Ovarian cancer real lives
Margaret Rose AM
Margaret Rose, AM, is a rare person – she is an ovarian cancer survivor.
‘I was diagnosed with ovarian cancer 22 years ago, and my diagnosis was devastating and not very promising’,
‘I did not dare to think of the future, because all advice was, it was unlikely that I had a future. The diagnosis and treatment of this insidious disease left me emotionally and physically gutted – all dignity stripped away. While this was the lowest time of my life, in retrospect, what saddens me most is that my precious family had to endure unbelievable worry as they watched me shrink from a vibrant, loving mother and wife to a miserable creature, barely able to summon the energy to walk or talk at times.’
‘In the 22 years since my diagnosis, I find myself reflecting on this disease and how little progress has been made in improving outcomes for those diagnosed. Research into this devastating disease has not progressed at the same pace as other cancer research. We need financial support for the breakthrough medical research being undertaken by the team at Garvan and we need advocates for increasing awareness about ovarian cancer. We have come so far in our understanding and treatment of many cancers, but there is much work to be done for ovarian cancer and others like it.

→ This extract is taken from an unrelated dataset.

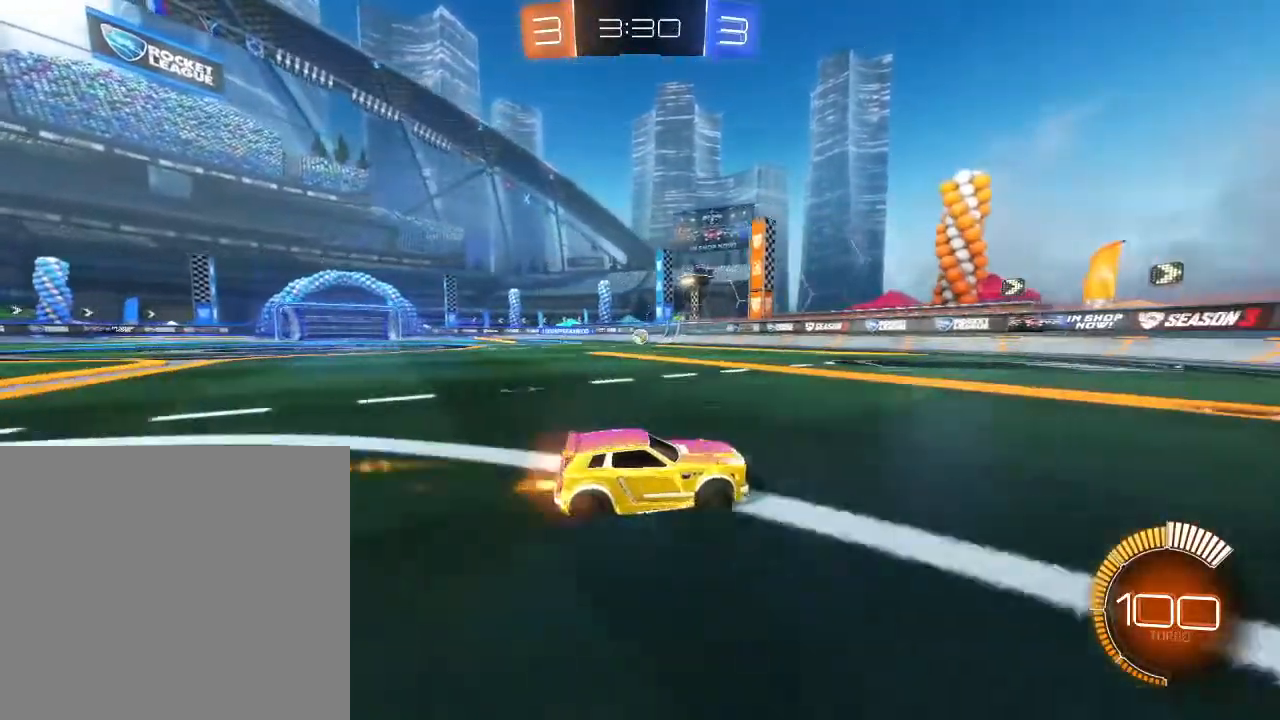
{"buttons": ["R2"], "left_stick": "right", "right_stick": "center", "events": [[67, "B", "up"], [167, "B", "down"], [267, "B", "up"], [333, "left_stick", "right"]]}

‘As an ovarian cancer survivor, mother to two daughters and six granddaughters, I am entirely motivated by my desire to create hope for future generations of women and their families. I am also aware of my responsibility as a survivor to do whatever I can in memory of those less fortunate than myself.’
In an act of outstanding generosity, in 2014, Margaret Rose established the Margaret Rose AM Fellowship in Ovarian Cancer Research. ‘Margaret has also been a tireless advocate and ambassador for Garvan’s research and an inspiration to our scientific community,’ said Geoff Dixon, Chairman of the Garvan Research Foundation. ‘We thank and commend Margaret for her efforts, as well as the entire Rose family, who have been instrumental in raising awareness for this important cause.’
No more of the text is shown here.